I'm suppose to know the answer but my stupid English class was being chaotic because there was a sub that I wasn't able to catch what the transferred epithet was in this following poem:
I wandered lonely as a cloud
That floats on high o'er vales and hills,
When all at once I saw a crowd,
A host, of golden daffodils;
Beside the lake, beneath the trees,
Fluttering and dancing in the breeze.
Continuous as the stars that shine
And twinkle on the milky way,
They stretched in never-ending line
Along the margin of a bay:
Ten thousand saw I at a glance,
Tossing their heads in sprightly dance.
The waves beside them danced; but they
Out-did the sparkling waves in glee:
A poet could not but be gay,
In such a jocund company:
I gazed - and gazed - but little thought
What wealth the show to me had brought:
For oft, when on my couch I lie
In vacant or in pensive mood,
They flash upon that inward eye
Which is the bliss of solitude;
And then my heart with pleasure fills,
And dances with the daffodil
Can you find the transferred epithet?
Transferred Epithet is a type of Hypallage:
Hypallage is a literary device that is the reversal of the syntactic relation of two words (as in "her beauty's face").
One kind of hypallage, also known as a transferred epithet, is the trope or rhetorical device in which a modifier, usually an adjective, is applied to the "wrong" word in the sentence. The word whose modifier is thus displaced can either be actually present in the sentence, or it can be implied logically. For example:
"The plowman homeward plods his weary way, / And leaves the world to darkness and to me" (Thomas Gray, "Elegy Written in a Country Churchyard") — Weary way is a hypallage: it is the plowman, not the way, that is weary.
"restless night" — The night was not restless, but the person who was awake through it was.
"happy morning" — Mornings have no feelings, but the people who are awake through them do.
"female prison" — Prisons do not have genders, but the people who are inside them do.
Another explanation: In a transferred epithet (also known as hypallage; literally "echange") the adjective or adverb is transferred from the noun it logically belongs with, to another one which fits it grammatically but not logically. So in "dreamless night" , dreamless is a transferred epithet. The exact meaning of the sentence is "night when I (or whoever) slept without dreaming," since a night can't actually dream anyway.
And one more: A transferred epithet is an adjective modifying a noun which it cannot logically modify, yet which works because the metaphorical meaning remains clear:
At length I heard a ragged noise and mirth of thieves and murderers. . . . --George Herbert
Blind mouths! that scarce themselves know how to hold/ A sheep hook . . . --John Milton
In an age of pressurized happiness, we sometimes grow insensitive to subtle joys.
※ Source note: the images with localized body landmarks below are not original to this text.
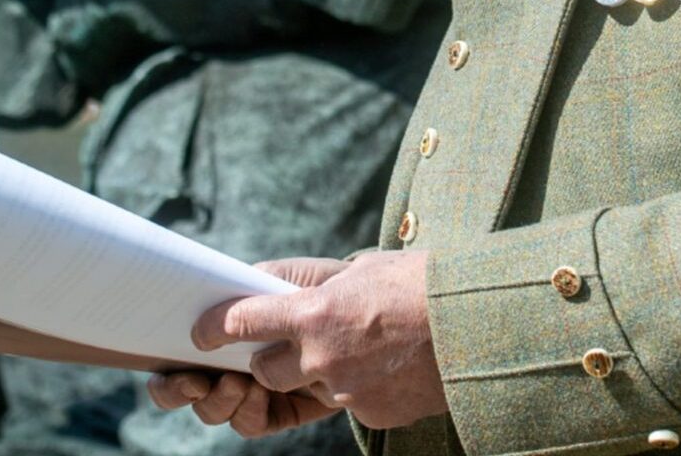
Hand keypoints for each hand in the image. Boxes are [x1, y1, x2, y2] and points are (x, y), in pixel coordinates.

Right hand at [149, 259, 352, 437]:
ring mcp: (254, 387)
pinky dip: (247, 412)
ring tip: (236, 383)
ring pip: (216, 409)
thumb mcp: (282, 279)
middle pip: (186, 388)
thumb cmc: (323, 287)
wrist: (372, 315)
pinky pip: (252, 423)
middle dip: (178, 390)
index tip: (170, 353)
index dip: (166, 359)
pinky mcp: (282, 409)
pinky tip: (256, 395)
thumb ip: (245, 293)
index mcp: (223, 329)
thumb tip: (207, 312)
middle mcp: (230, 361)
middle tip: (194, 381)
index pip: (179, 349)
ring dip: (217, 401)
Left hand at [200, 250, 445, 430]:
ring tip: (358, 347)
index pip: (243, 321)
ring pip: (310, 388)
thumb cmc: (423, 282)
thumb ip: (320, 287)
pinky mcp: (375, 412)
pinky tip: (389, 366)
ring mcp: (348, 391)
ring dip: (321, 373)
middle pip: (266, 371)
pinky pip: (352, 404)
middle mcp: (323, 357)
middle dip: (273, 359)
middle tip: (297, 341)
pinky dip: (363, 388)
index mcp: (315, 311)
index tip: (200, 332)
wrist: (481, 322)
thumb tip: (282, 290)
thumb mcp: (364, 268)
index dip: (216, 326)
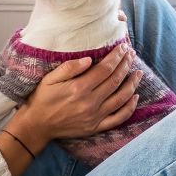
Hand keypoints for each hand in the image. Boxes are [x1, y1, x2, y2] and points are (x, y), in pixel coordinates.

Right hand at [10, 48, 140, 140]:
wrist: (37, 125)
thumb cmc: (42, 99)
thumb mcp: (50, 79)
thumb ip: (69, 68)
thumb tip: (89, 59)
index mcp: (79, 88)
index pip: (105, 69)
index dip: (116, 57)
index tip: (123, 47)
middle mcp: (90, 102)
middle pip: (115, 80)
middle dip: (126, 65)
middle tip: (132, 54)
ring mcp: (95, 116)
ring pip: (121, 98)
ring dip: (132, 84)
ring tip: (138, 73)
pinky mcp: (96, 127)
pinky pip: (118, 118)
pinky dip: (129, 108)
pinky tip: (135, 97)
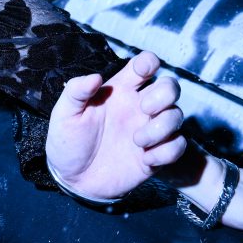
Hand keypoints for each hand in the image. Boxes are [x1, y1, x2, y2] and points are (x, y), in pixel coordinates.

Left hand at [45, 50, 186, 200]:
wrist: (73, 180)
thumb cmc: (67, 143)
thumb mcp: (64, 115)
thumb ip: (76, 92)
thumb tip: (95, 77)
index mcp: (118, 91)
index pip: (144, 66)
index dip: (149, 62)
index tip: (144, 70)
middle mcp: (138, 108)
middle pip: (170, 86)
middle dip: (165, 93)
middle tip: (144, 108)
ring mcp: (149, 131)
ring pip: (177, 115)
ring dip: (163, 126)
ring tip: (137, 141)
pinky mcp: (155, 156)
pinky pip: (178, 147)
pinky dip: (166, 152)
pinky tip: (146, 159)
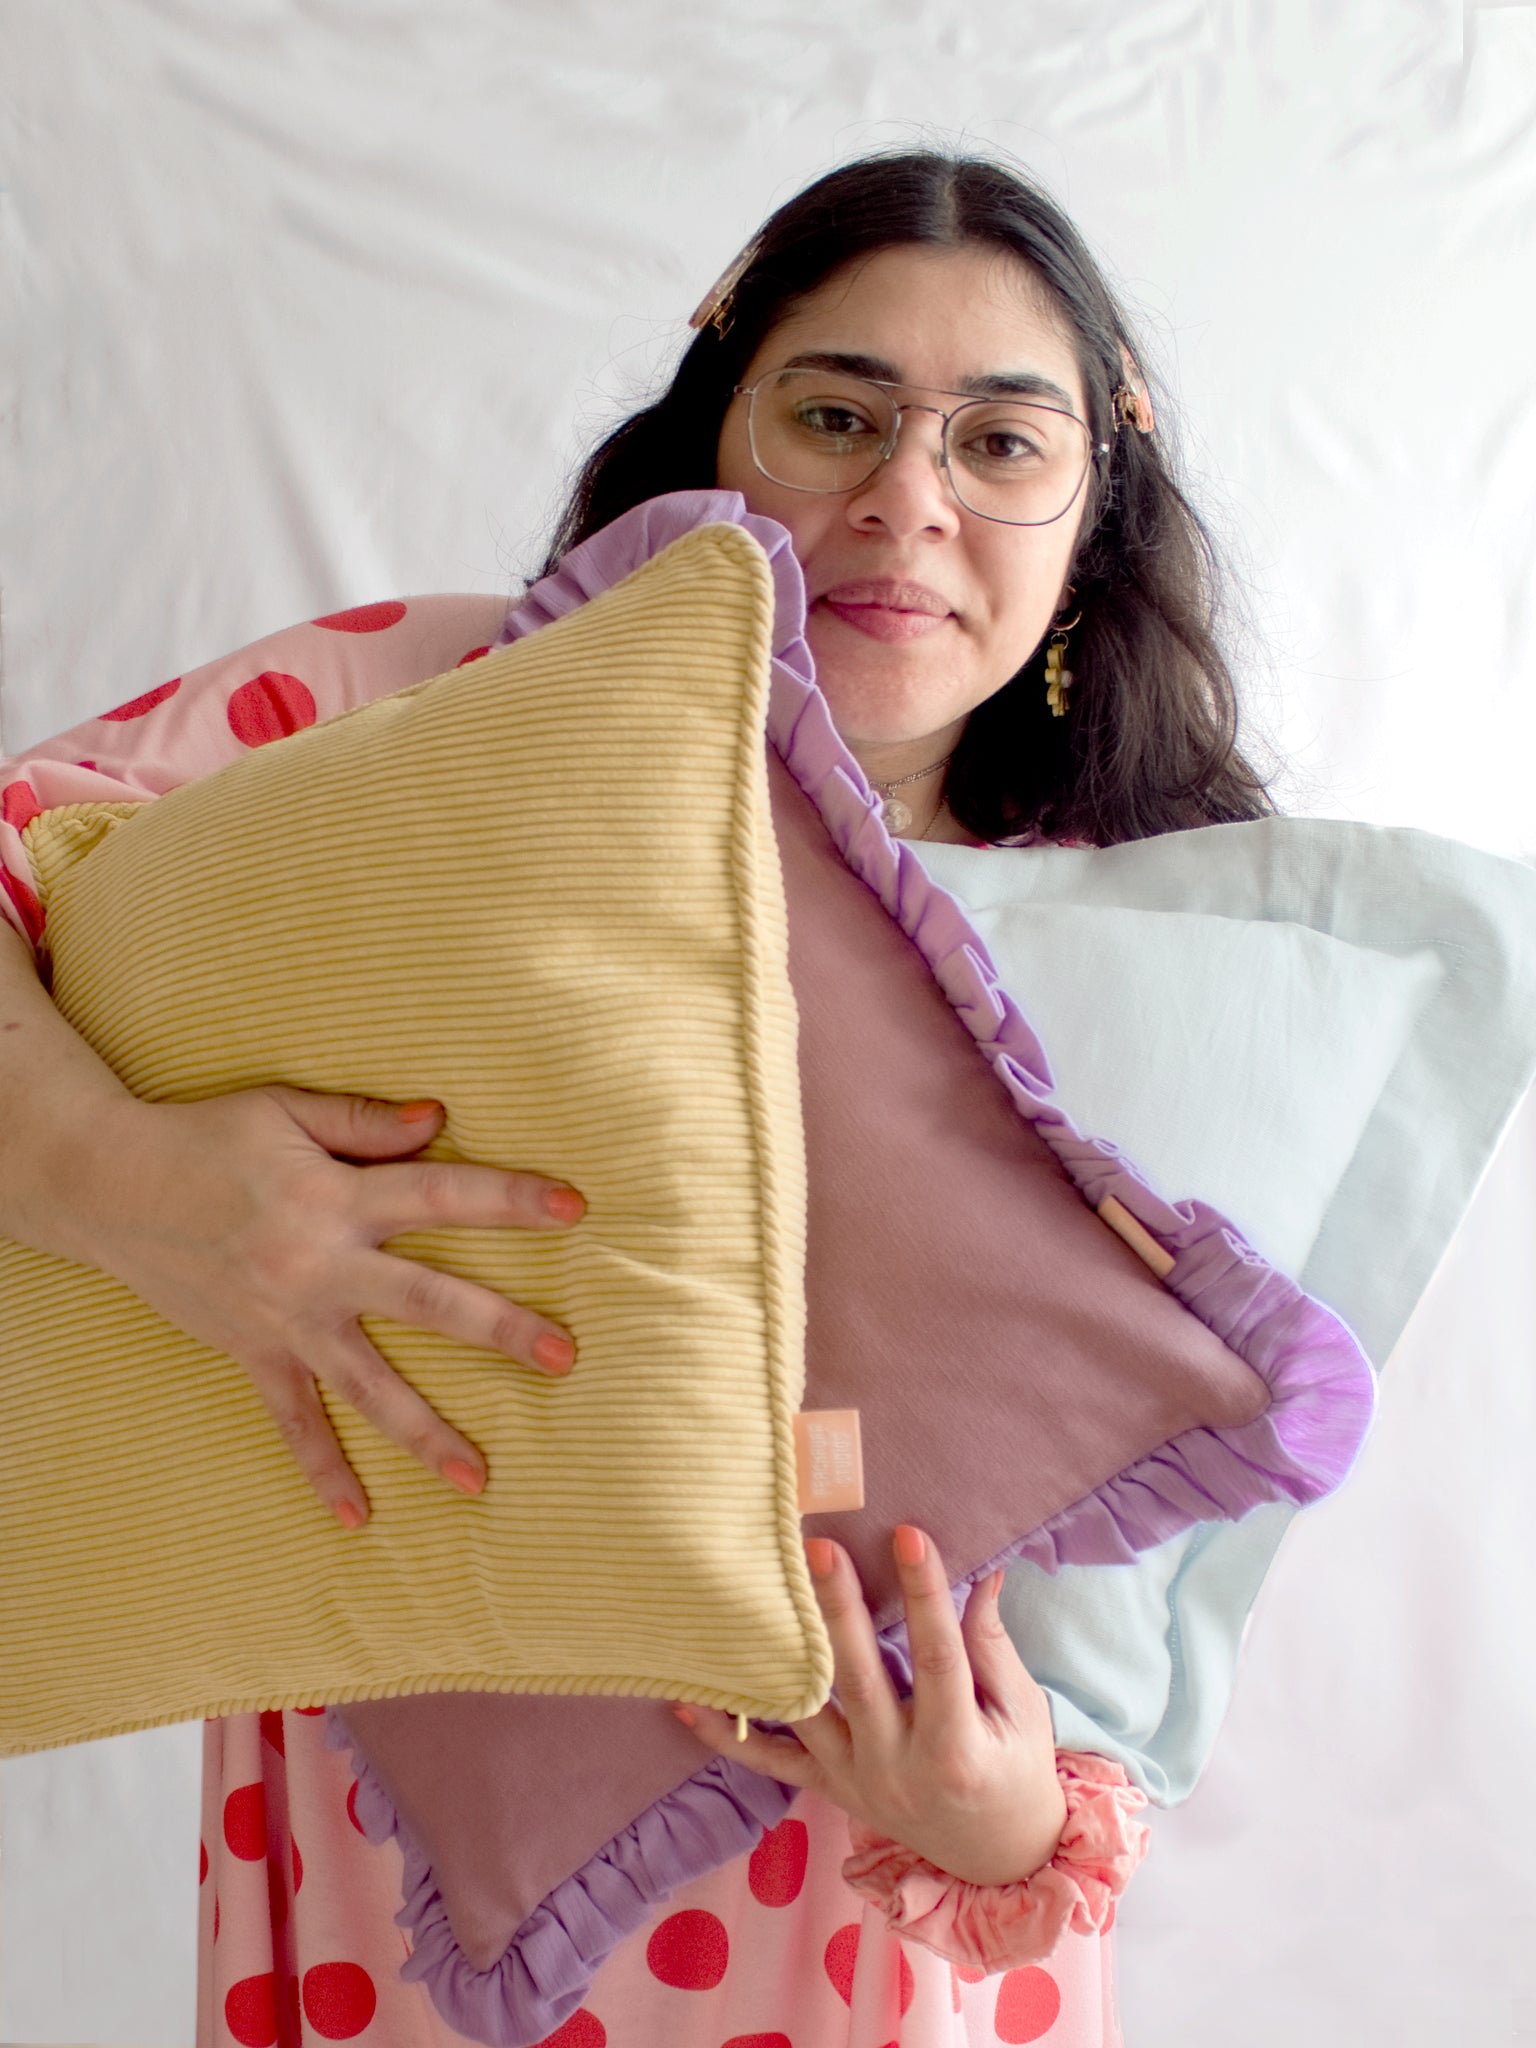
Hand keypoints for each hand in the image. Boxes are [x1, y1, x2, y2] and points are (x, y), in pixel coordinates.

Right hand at [90, 1085, 583, 1528]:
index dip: (510, 1199)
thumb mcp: (283, 1111)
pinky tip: (358, 1518)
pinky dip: (322, 1470)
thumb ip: (364, 1122)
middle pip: (427, 1301)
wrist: (108, 1188)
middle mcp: (321, 1266)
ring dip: (427, 1433)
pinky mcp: (253, 1353)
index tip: (575, 1209)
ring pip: (370, 1386)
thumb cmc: (205, 1139)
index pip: (442, 1193)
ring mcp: (288, 1319)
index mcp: (338, 1198)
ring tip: (481, 1477)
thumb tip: (440, 1118)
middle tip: (563, 1358)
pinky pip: (293, 1421)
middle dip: (498, 1329)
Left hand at [670, 1526, 1066, 1886]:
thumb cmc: (1016, 1772)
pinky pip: (771, 1762)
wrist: (996, 1859)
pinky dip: (726, 1736)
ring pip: (807, 1714)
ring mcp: (855, 1782)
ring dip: (775, 1658)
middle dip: (838, 1611)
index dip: (924, 1595)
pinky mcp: (829, 1789)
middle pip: (859, 1681)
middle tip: (817, 1547)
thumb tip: (982, 1570)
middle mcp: (898, 1768)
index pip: (938, 1657)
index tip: (909, 1535)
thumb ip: (992, 1645)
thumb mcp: (1021, 1712)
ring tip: (748, 1601)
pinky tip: (684, 1702)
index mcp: (956, 1746)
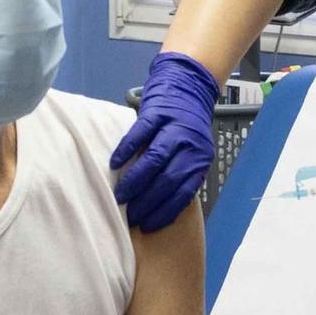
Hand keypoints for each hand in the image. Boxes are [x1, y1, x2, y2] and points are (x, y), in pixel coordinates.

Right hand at [112, 52, 219, 230]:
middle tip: (130, 216)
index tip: (147, 225)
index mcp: (200, 160)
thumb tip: (162, 209)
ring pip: (154, 160)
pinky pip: (140, 134)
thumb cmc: (185, 129)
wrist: (187, 88)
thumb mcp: (192, 154)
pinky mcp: (157, 113)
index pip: (183, 193)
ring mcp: (173, 128)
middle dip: (147, 202)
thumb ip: (182, 175)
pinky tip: (115, 164)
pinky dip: (126, 150)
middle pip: (168, 180)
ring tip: (120, 197)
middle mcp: (190, 145)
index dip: (164, 211)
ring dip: (135, 182)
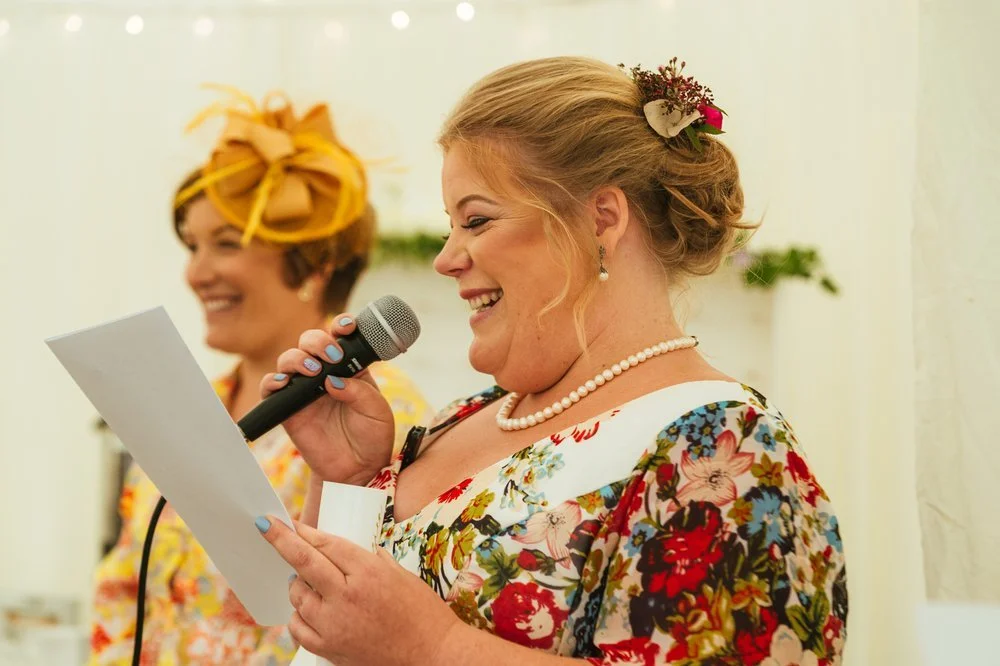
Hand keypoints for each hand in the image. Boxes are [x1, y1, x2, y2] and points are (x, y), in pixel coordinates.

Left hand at [257, 517, 463, 665]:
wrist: (434, 656)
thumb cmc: (424, 615)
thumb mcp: (402, 576)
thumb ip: (374, 560)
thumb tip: (352, 550)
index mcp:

The striking and unusual quality of the transferred epithet calls attention to it, and it can therefore be used to introduce emphatically an idea you plan to develop. The phrase will stay with the reader, so there is no need to repeat it, for that would make it too obviously rhetorical and even a little annoying. Thus, if you introduce the phrase, "diluted electricity," your subsequent development ought to return to more mundane synonyms, such as "low voltage," "brownouts," and so forth. It may be best to save your transferred epithet for a space near the conclusion of the discussion where it will be not only clearer (as a synonym for previously stated and clearly understandable terms) but more effective, as a kind of final, quintessential, and yet novel conceptualization of the issue. The reader will love it.
Having said all that, and being a relatively intelligent college graduate, I have no idea what phrase in that poem is a trasferred epithet.
Perhaps "my heart with pleasure fills" since a heart can't actually fill with pleasure.
"Lonely as a cloud", because clouds don't have feelings?
"Tossing their heads", "Waves beside them danced" because daffodils don't actually have "heads" and can't toss anything, and waves aren't capable of dance.
I understand all the ones noted above, but I'm not catching them in the poem.
Perhaps "inward eye" since eyes look outward.
Reply:i know what one is but I can't find one in the text.
It could be I wandered lonely as a cloud, because the cloud isn't lonely- the narrator, Wordsworth is.